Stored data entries
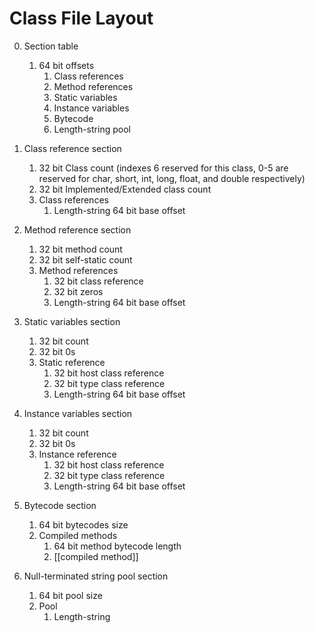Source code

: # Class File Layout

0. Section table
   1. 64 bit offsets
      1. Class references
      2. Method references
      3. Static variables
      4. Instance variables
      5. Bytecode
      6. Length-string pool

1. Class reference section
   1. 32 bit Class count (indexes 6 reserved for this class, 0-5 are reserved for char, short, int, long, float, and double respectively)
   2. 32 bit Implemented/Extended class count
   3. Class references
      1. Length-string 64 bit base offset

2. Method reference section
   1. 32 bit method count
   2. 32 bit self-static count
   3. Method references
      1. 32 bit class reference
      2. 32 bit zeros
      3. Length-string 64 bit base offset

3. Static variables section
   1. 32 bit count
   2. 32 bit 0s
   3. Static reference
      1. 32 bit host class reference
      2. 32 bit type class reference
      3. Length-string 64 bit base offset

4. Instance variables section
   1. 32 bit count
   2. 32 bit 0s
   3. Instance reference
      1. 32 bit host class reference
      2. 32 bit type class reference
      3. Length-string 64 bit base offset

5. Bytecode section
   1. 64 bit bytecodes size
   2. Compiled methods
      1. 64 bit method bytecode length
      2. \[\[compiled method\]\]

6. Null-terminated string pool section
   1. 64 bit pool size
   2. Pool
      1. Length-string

- Task item
Identify every line in the records that contains the word "variables" and copy each of those lines.

- Reply
      3. Static variables
      4. Instance variables
3. Static variables section
4. Instance variables section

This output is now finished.